Francisco José Craveiro de Carvalho

O elevador & outros poemas de David Lehman
Traduções
de Francisco Craveiro

David Lehman, 11 de Julho de 1948, New York, é um poeta americano.

Ensina na The New School, N. Y., onde é Associate Professor of Writing e Poetry Coordinator  of the Creative Writing Program.

É ainda Editor, The Oxford Book of American Poetry e Series Editor, The Best American Poetry.

Mr Lehman é autor, entre outros, dos diários poéticos The Daily Mirror, A Journal in Poetry, 2000, e The Evening Sun, 2002. 

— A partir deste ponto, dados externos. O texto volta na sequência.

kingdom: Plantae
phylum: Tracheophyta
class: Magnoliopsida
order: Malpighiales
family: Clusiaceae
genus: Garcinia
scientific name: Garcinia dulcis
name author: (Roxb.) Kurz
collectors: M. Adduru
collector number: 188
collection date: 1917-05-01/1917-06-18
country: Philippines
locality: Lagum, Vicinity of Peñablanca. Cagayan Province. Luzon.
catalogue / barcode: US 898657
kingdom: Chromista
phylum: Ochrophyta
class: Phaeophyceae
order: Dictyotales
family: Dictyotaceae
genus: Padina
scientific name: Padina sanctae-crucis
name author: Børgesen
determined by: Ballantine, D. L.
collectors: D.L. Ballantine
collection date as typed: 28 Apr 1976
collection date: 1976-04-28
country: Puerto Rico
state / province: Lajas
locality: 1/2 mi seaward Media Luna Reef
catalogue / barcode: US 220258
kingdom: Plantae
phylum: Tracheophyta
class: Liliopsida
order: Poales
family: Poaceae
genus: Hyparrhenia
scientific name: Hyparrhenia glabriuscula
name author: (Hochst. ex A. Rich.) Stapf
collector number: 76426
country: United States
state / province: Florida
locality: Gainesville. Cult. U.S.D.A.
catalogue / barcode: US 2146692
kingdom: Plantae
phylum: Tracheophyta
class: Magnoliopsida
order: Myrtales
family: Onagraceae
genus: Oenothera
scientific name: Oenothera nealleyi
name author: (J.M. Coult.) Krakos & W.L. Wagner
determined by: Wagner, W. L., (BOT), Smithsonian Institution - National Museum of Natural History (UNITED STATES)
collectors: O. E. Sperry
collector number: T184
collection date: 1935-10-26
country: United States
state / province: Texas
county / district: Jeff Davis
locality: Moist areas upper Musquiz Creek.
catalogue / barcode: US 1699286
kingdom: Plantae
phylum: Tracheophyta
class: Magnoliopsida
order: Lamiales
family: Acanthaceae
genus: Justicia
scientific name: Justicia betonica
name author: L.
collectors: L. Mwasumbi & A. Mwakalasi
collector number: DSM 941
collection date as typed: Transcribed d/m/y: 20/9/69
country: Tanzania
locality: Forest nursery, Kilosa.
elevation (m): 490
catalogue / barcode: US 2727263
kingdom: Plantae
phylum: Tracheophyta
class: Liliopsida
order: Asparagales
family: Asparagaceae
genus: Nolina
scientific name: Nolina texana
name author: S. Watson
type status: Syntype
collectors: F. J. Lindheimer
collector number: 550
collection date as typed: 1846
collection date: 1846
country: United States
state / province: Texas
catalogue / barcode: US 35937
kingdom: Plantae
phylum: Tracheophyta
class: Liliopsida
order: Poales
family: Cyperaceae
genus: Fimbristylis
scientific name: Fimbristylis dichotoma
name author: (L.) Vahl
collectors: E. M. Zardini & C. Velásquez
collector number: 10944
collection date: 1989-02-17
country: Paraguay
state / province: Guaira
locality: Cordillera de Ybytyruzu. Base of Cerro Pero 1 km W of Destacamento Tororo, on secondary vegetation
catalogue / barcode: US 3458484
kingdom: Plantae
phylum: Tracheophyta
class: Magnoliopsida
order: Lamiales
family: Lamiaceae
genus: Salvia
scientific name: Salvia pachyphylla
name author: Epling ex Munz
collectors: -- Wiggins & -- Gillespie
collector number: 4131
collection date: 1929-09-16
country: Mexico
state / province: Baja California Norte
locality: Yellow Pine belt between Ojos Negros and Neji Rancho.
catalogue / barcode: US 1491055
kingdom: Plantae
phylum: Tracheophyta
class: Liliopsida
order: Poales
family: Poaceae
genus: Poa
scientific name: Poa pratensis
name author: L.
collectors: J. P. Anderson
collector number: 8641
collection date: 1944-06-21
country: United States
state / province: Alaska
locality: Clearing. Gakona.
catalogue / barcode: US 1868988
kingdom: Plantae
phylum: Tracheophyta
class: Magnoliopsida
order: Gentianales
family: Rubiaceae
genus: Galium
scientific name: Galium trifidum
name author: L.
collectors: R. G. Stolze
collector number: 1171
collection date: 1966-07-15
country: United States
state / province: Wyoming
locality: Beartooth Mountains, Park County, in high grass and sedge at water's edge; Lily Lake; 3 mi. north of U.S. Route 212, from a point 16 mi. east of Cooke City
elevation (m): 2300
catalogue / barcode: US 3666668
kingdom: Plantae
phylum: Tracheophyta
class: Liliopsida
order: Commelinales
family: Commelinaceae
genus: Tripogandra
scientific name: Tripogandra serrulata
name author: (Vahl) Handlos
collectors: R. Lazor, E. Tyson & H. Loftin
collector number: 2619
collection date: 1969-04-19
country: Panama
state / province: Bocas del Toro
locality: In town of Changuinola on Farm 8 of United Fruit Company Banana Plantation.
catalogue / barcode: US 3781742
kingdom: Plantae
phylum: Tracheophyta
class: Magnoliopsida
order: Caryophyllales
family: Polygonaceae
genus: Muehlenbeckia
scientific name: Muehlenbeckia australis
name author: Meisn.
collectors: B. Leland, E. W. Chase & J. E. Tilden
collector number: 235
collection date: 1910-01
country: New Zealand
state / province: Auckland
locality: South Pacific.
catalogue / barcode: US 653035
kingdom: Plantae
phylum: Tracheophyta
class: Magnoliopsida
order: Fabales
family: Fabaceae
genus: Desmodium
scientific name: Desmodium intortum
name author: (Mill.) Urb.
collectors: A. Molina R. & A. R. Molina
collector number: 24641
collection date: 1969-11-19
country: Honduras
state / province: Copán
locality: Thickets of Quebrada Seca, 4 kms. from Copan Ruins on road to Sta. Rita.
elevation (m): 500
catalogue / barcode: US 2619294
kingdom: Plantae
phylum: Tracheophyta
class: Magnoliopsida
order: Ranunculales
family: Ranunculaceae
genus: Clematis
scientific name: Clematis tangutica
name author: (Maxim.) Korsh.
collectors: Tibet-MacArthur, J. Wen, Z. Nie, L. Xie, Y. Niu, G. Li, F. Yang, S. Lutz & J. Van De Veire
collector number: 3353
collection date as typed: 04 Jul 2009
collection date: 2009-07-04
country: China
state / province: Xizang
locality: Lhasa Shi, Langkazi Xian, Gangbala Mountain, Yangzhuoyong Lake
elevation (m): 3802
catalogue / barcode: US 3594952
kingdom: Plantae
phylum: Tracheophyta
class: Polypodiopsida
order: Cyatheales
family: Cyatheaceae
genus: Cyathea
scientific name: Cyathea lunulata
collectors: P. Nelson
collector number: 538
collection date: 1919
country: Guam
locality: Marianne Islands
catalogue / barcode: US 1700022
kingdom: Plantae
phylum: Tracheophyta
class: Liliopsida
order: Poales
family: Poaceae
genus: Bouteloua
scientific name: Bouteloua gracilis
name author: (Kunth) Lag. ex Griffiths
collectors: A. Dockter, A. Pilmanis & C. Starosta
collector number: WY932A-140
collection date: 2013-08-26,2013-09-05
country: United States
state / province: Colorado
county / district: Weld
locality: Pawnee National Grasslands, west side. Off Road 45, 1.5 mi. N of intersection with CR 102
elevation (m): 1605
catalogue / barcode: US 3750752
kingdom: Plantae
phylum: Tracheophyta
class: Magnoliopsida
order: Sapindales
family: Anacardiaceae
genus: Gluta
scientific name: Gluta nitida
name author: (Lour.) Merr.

As datas dos poemas referem-se a entradas nesses diários, embora o último poema não apareça em nenhum deles.

 
 

15 de Julho

 

Nós sabemos

quem são os guardas

naqueles filmes de

PDG* com Alemães

gordos e cruéis mas

fáceis de enganar

ou Japoneses sádicos

que nunca sorriam

eles são os crescidos

nós somos os miúdos

o segredo é esse

 

*Prisioneiros de guerra

26 de Maio

 

Em Roterdão  vou

falar sobre

o estado da poesia

num painel com um Polaco

e um Turco. Vale a pena

estar vivo para pronunciar

esta frase. Um

Alemão de Furth,

terra natal do meu pai

e do Henry Kissinger,

presidirá. O nome dele

é Joachim Sartorius,

que parece um

pseudónimo que Kierkegaard

poderia usar para criticar

os costumes do seu tempo

e os nossos quando nunca

nada acontece mas a

publicidade é imediata

e o encontro na cidade

acaba com as pessoas

convencidas de que se

revoltaram podendo pois

voltar calmamente para casa

tendo passado uma noite

muito agradável 

31 de Janeiro

 

O céu está a desfazer-se em milhões de papelinhos

o vento sopra na minha cara

e eu   meto-me na minha barbearia preferida,

ouço Vivaldi, olho no espelho

as montras reflectidas, Broadway

e a 104ª, vejo os papelinhos soprados pelo vento

caírem nas faces dos peões lá fora

& aqui vem um velho, magro, cheio de cachecóis,

deve ter uns setenta e cinco, a caminhar devagar,

na sua mente há um jovem a dançar,

talvez uns dezassete, num fim de tarde de Junho -

e  vejo que  ele é esse jovem pela maneira como anda

31 de Janeiro

 

Nada melhor para prolongar

uma chamada telefónica do que

dizer que se vai a sair

mas ela quer dizer-te

as cinco coisas que exige

num homem uma é inteligência

tem de ter cabeça

também tem de ser bom uma palavra

de que ela gosta porque abarca tanto

o contrário de mau como “bom na

cama” e surpreende-te a maneira

como ela habilmente conduziu a

conversa para as vidas sexuais

dos apaixonados por jazz na Village

e a verdade duradoura

da história de Cyrano e tão

bem que quem te dera que não tivesses de ir

1 de Março

 

Poderia fitá-la horas

seguidas, à mulher que sai

do banho, seios

nus, toalha à cintura,

antes de saber que eras tu

naquele apartamento de um quarto

na Village soalheiro e frio

naquela Sexta – Feira  em que acordámos

devagar e a nossa mesa

do pequeno-almoço  se tornou

uma natureza morta com lírios

numa jarra e uma laranja descascada

chávenas de café e pires

e The Necessary Angel de

Wallace Stevens, um volume brochado,

violeta aberto na página 58:

“the morality of the poet is

the morality of the right sensation.” 

1 de Março 

O elevador

 

O que é maravilhoso

ao estar contigo

no elevador deste

hotel em Londres cheio

de pessoas é que nenhuma

delas sabe o que tu

e eu estamos prestes a fazer

na cama ou se calhar

no chão na verdade nem

tu mesma ainda te apercebes

de quanto vais

apreciar esse acto para

o qual não temos nome

nem clínico nem horrível, apenas

um número de dois dígitos, perfeito

como o oito traçado por um patinador

Francisco José Craveiro de Carvalho  (Portugal). Licenciou-se em Matemática na Universidade de Coimbra. Doutorou-se, mais tarde, com uma tese em Topologia e  Geometria, sob a supervisão de  Stewart Alexander Robertson, Southampton University, U. K.. Assume uma posição de alguma marginalidade em relação à divulgação daquilo que escreve. Traduziu poemas de Carl Sandburg, Jane Hirshfield, Jennifer Clement, Linda Pastan, Rita Dove..., publicados em opúsculos discretos, que circularam entre  os seus amigos.